#### DATA SUPPLIED:
Start of Block

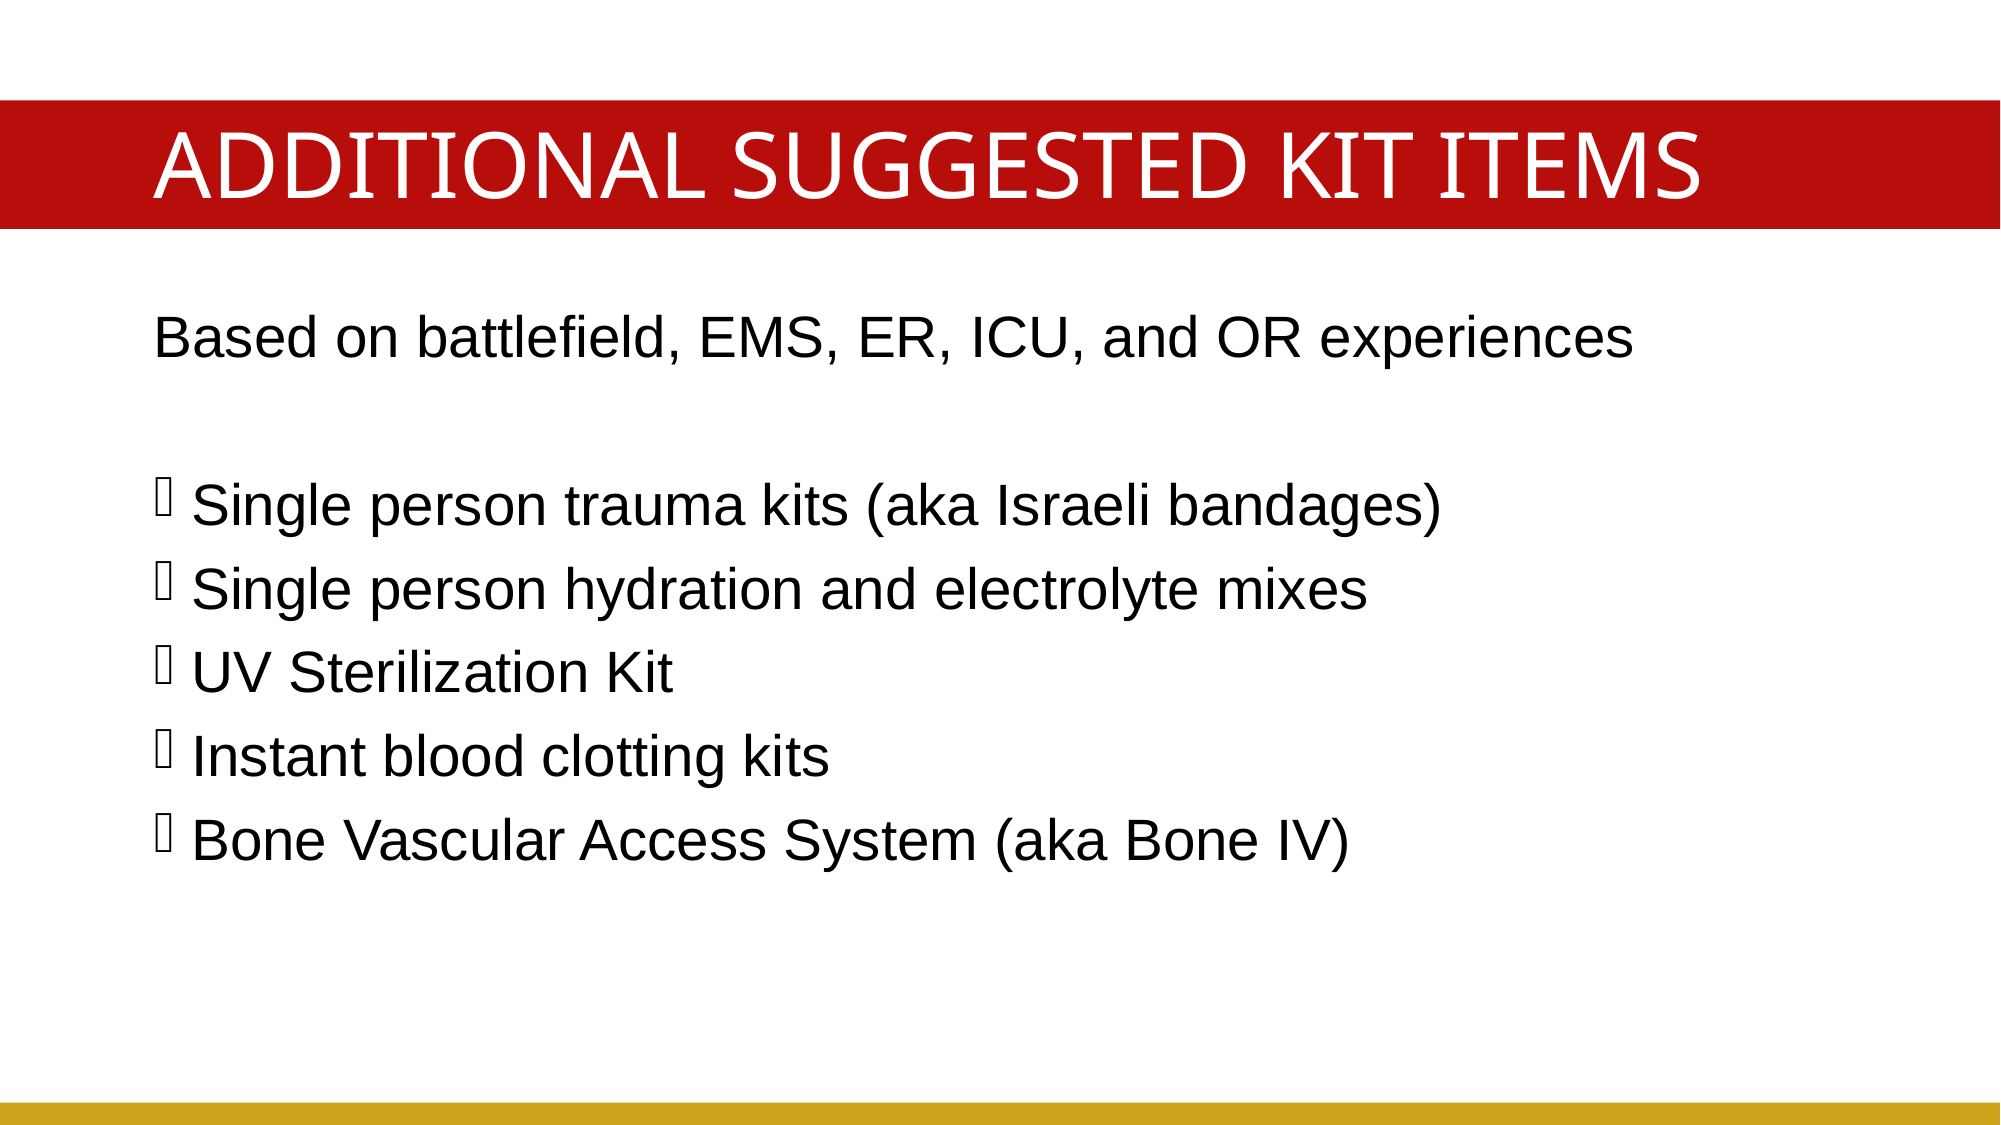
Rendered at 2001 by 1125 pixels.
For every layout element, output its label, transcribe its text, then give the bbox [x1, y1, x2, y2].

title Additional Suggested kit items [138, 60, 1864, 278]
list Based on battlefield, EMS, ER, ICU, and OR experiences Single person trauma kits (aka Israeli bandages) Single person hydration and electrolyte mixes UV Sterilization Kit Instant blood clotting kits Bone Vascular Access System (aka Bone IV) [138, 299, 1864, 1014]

End of Block
Start of Block

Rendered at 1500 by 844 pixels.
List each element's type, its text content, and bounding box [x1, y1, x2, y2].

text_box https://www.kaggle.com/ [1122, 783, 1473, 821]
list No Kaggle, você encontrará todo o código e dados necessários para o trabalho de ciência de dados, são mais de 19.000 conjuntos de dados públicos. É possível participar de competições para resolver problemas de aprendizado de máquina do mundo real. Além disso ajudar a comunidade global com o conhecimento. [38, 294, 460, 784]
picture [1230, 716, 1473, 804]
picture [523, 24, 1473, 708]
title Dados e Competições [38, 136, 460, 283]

End of Block

#### WHAT YOU NEED TO DO:
Could you please find every line of the listing above holding the string "pixels" and copy it?

#### RESULT FOR THIS EXERCISE:
Rendered at 2001 by 1125 pixels.
Rendered at 1500 by 844 pixels.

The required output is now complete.